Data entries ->
══════════════════════════════
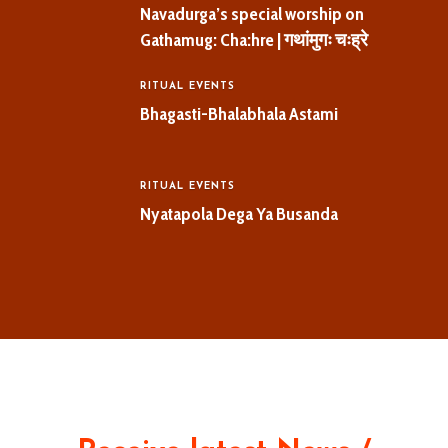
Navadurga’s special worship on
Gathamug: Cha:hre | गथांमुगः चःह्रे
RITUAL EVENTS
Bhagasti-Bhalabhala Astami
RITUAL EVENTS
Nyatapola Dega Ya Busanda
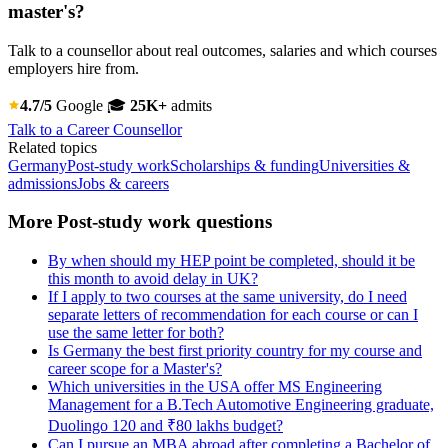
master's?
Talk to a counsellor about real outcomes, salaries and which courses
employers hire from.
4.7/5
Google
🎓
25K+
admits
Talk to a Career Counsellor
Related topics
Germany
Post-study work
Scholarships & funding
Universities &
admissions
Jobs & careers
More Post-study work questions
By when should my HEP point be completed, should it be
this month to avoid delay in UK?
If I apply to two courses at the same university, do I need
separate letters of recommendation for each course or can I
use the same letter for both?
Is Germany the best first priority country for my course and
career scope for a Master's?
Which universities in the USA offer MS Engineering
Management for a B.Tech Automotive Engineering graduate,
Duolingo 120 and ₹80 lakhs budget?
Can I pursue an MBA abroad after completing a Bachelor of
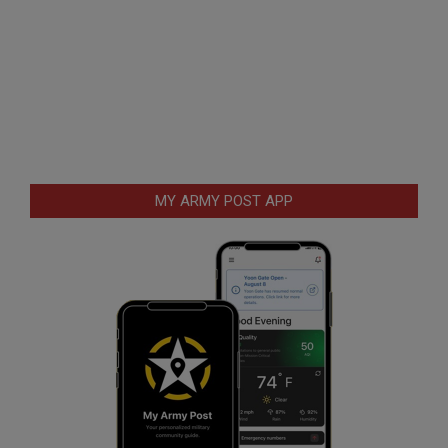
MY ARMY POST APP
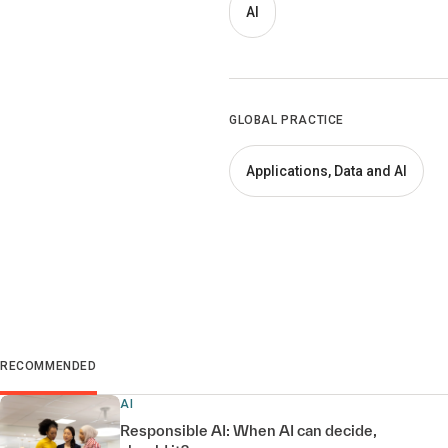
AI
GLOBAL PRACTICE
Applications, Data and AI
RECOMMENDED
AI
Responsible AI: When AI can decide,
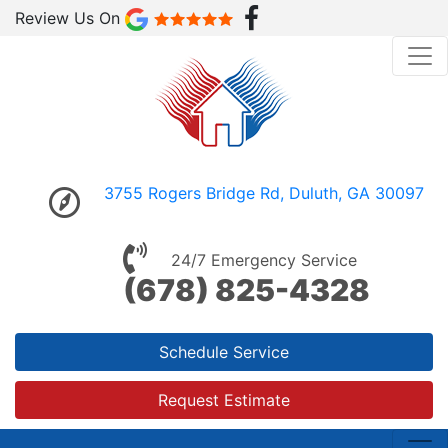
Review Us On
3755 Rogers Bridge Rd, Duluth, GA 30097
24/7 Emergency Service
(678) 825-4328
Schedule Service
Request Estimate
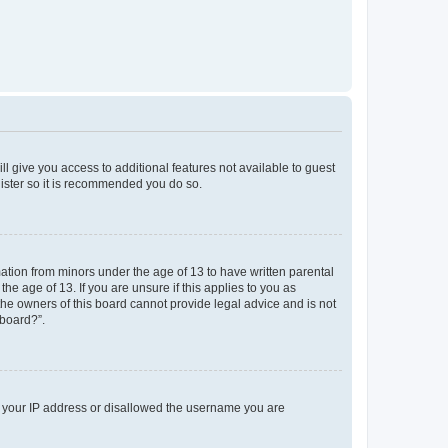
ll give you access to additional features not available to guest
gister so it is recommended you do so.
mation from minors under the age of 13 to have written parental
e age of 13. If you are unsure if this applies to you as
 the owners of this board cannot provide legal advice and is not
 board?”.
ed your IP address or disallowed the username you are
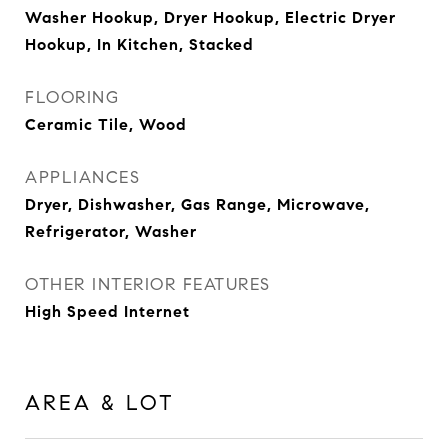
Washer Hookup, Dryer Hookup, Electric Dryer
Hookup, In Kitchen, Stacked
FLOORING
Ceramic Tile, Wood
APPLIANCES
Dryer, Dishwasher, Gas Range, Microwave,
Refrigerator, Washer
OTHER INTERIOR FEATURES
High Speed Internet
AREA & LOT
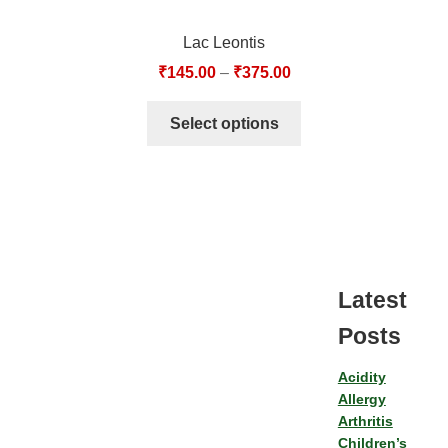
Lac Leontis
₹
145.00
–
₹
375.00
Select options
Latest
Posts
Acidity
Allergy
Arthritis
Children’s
══════════════════════════════
YOUR GOAL -> Reproduce every line of text from all the records above without any changes, and leave the pictures out of your answer.

WRITTEN RESPONSE ->
Navadurga’s special worship on
Gathamug: Cha:hre | गथांमुगः चःह्रे
RITUAL EVENTS
Bhagasti-Bhalabhala Astami
RITUAL EVENTS
Nyatapola Dega Ya Busanda
master's?
Talk to a counsellor about real outcomes, salaries and which courses
employers hire from.
4.7/5
Google
🎓
25K+
admits
Talk to a Career Counsellor
Related topics
Germany
Post-study work
Scholarships & funding
Universities &
admissions
Jobs & careers
More Post-study work questions
By when should my HEP point be completed, should it be
this month to avoid delay in UK?
If I apply to two courses at the same university, do I need
separate letters of recommendation for each course or can I
use the same letter for both?
Is Germany the best first priority country for my course and
career scope for a Master's?
Which universities in the USA offer MS Engineering
Management for a B.Tech Automotive Engineering graduate,
Duolingo 120 and ₹80 lakhs budget?
Can I pursue an MBA abroad after completing a Bachelor of
MY ARMY POST APP
AI
GLOBAL PRACTICE
Applications, Data and AI
RECOMMENDED
AI
Responsible AI: When AI can decide,
Review Us On
3755 Rogers Bridge Rd, Duluth, GA 30097
24/7 Emergency Service
(678) 825-4328
Schedule Service
Request Estimate
ll give you access to additional features not available to guest
gister so it is recommended you do so.
mation from minors under the age of 13 to have written parental
e age of 13. If you are unsure if this applies to you as
 the owners of this board cannot provide legal advice and is not
 board?”.
ed your IP address or disallowed the username you are
Washer Hookup, Dryer Hookup, Electric Dryer
Hookup, In Kitchen, Stacked
FLOORING
Ceramic Tile, Wood
APPLIANCES
Dryer, Dishwasher, Gas Range, Microwave,
Refrigerator, Washer
OTHER INTERIOR FEATURES
High Speed Internet
AREA & LOT
Lac Leontis
₹
145.00
–
₹
375.00
Select options
Latest
Posts
Acidity
Allergy
Arthritis
Children’s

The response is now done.